44

Possible Duplicate:
identifying or coding unique factors using R

I'm having some trouble with R.

I have a data set similar to the following, but much longer.

A B Pulse
1 2 23
2 2 24
2 2 12
2 3 25
1 1 65
1 3 45

Basically, the first 2 columns are coded. A has 1, 2 which represent 2 different weights. B has 1, 2, 3 which represent 3 different times.

As they are coded numerical values, R will treat them as numerical variables. I need to use the factor function to convert these variables into factors.

Help?

Will Ness
  • 70,110
  • 9
  • 98
  • 181
math11
  • 537
  • 2
  • 6
  • 8

2 Answers2

60

Here's an example:

#Create a data frame
> d<- data.frame(a=1:3, b=2:4)
> d
  a b
1 1 2
2 2 3
3 3 4

#currently, there are no levels in the `a` column, since it's numeric as you point out.
> levels(d$a)
NULL

#Convert that column to a factor
> d$a <- factor(d$a)
> d
  a b
1 1 2
2 2 3
3 3 4

#Now it has levels.
> levels(d$a)
[1] "1" "2" "3"

You can also handle this when reading in your data. See the colClasses and stringsAsFactors parameters in e.g. readCSV().

Note that, computationally, factoring such columns won't help you much, and may actually slow down your program (albeit negligibly). Using a factor will require that all values are mapped to IDs behind the scenes, so any print of your data.frame requires a lookup on those levels -- an extra step which takes time.

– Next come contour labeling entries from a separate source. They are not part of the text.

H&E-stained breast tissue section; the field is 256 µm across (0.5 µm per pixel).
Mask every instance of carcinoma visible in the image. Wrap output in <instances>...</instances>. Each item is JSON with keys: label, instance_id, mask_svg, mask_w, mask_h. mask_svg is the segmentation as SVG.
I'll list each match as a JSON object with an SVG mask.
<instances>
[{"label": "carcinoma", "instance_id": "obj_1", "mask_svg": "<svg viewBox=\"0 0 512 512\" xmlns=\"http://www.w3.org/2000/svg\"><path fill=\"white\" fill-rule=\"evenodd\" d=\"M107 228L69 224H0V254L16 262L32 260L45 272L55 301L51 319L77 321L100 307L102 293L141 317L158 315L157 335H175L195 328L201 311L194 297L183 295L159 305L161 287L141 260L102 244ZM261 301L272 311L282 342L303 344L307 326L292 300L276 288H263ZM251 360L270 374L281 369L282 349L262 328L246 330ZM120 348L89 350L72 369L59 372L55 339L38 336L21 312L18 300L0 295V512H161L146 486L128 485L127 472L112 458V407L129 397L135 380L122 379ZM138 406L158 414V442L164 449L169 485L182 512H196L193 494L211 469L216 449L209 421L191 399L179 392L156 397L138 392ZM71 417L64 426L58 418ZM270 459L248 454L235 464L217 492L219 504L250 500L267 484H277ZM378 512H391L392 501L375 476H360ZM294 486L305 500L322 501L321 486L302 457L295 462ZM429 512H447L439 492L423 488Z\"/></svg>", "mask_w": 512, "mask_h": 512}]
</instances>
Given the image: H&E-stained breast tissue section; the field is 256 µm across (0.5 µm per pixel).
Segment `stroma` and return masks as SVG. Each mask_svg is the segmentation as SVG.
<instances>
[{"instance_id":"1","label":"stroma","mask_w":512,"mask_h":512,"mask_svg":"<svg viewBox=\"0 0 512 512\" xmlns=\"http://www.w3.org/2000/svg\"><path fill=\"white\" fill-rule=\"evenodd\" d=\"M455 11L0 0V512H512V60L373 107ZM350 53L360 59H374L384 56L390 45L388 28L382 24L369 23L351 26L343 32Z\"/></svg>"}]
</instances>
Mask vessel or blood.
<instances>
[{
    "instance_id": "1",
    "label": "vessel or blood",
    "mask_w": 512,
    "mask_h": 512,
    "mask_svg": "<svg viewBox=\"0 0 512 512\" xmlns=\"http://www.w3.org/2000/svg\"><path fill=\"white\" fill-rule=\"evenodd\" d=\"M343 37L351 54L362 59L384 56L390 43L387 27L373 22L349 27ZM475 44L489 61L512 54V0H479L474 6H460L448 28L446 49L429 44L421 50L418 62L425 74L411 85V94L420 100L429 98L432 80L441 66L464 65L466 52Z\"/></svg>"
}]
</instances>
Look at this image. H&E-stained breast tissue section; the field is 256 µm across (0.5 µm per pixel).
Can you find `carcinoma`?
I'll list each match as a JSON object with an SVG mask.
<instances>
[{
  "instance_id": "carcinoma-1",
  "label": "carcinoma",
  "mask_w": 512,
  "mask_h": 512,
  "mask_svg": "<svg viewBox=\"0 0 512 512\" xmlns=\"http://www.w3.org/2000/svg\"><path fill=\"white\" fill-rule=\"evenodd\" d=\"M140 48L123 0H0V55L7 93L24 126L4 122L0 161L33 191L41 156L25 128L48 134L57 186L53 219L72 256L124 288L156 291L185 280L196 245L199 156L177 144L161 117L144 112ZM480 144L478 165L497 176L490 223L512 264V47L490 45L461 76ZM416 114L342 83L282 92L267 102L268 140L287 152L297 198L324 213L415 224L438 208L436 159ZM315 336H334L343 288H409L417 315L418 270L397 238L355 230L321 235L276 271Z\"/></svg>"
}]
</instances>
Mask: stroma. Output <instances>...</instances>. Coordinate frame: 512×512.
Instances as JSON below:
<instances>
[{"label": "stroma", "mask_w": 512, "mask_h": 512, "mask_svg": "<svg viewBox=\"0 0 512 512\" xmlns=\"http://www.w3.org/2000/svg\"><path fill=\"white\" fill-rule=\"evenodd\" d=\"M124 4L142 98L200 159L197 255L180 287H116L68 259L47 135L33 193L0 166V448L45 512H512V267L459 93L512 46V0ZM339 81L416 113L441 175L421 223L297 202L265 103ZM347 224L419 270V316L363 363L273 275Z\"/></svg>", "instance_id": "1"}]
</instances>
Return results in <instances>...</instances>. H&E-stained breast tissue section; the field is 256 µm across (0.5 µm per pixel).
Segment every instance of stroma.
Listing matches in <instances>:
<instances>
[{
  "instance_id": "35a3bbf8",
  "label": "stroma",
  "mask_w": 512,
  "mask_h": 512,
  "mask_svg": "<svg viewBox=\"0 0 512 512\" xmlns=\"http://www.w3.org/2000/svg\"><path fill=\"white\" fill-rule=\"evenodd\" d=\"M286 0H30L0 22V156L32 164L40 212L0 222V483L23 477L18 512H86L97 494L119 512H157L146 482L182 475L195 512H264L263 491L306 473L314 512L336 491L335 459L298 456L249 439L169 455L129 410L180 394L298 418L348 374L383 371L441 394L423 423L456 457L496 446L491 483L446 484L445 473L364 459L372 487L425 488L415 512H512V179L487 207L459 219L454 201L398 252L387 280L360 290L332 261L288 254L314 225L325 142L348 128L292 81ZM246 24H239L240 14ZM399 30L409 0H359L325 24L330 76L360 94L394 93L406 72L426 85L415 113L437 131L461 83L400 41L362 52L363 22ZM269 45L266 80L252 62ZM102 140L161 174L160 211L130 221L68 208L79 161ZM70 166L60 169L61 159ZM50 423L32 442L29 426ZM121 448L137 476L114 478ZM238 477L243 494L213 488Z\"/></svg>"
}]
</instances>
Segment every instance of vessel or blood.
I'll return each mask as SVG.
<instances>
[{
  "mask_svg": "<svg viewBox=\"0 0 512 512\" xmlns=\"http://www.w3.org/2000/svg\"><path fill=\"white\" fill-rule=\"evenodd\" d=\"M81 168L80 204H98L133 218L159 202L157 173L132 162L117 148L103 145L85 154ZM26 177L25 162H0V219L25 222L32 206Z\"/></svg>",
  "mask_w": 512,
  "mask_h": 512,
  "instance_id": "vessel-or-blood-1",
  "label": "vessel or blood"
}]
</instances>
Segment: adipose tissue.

Factors are great when storing strings which you don't want to store repeatedly, but would rather reference by their ID. Consider storing a more friendly name in such columns to fully benefit from factors.

Jeff Allen
  • 17,277
  • 8
  • 49
  • 70
  • But each of the numbers represents something. For A, 1 represents long, and 2 represents short. For B, 1 2 3 represents, 1kg, 2kg, 3kg So I need to convert all those 1's, 2's etc into the 1kg, 2kg, long, short etc. I need to add labels to them. – math11 Nov 28 '12 at 20:51
  • 3
    Try running the code above followed by assigning the `levels` value to something more useful. For instance, `levels(d$a) <- c("Long", "Short")`. Now you (or a new user looking at your code) needn't worry about memorizing the mappings between your IDs and your labels. R will handle the mapping for you and just present the labels to you. – Jeff Allen Nov 28 '12 at 21:00
  • Jeff is a more complete solution because it adds the levels in the same command. – Juano Mar 07 '21 at 19:41
33

Given the following sample

myData <- data.frame(A=rep(1:2, 3), B=rep(1:3, 2), Pulse=20:25)  

then

myData$A <-as.factor(myData$A)
myData$B <-as.factor(myData$B)

or you could select your columns altogether and wrap it up nicely:

# select columns
cols <- c("A", "B")
myData[,cols] <- data.frame(apply(myData[cols], 2, as.factor))

levels(myData$A) <- c("long", "short")
levels(myData$B) <- c("1kg", "2kg", "3kg")

To obtain

> myData
      A   B Pulse
1  long 1kg    20
2 short 2kg    21
3  long 3kg    22
4 short 1kg    23
5  long 2kg    24
6 short 3kg    25
nbro
  • 15,395
  • 32
  • 113
  • 196
Ricardo Saporta
  • 54,400
  • 17
  • 144
  • 178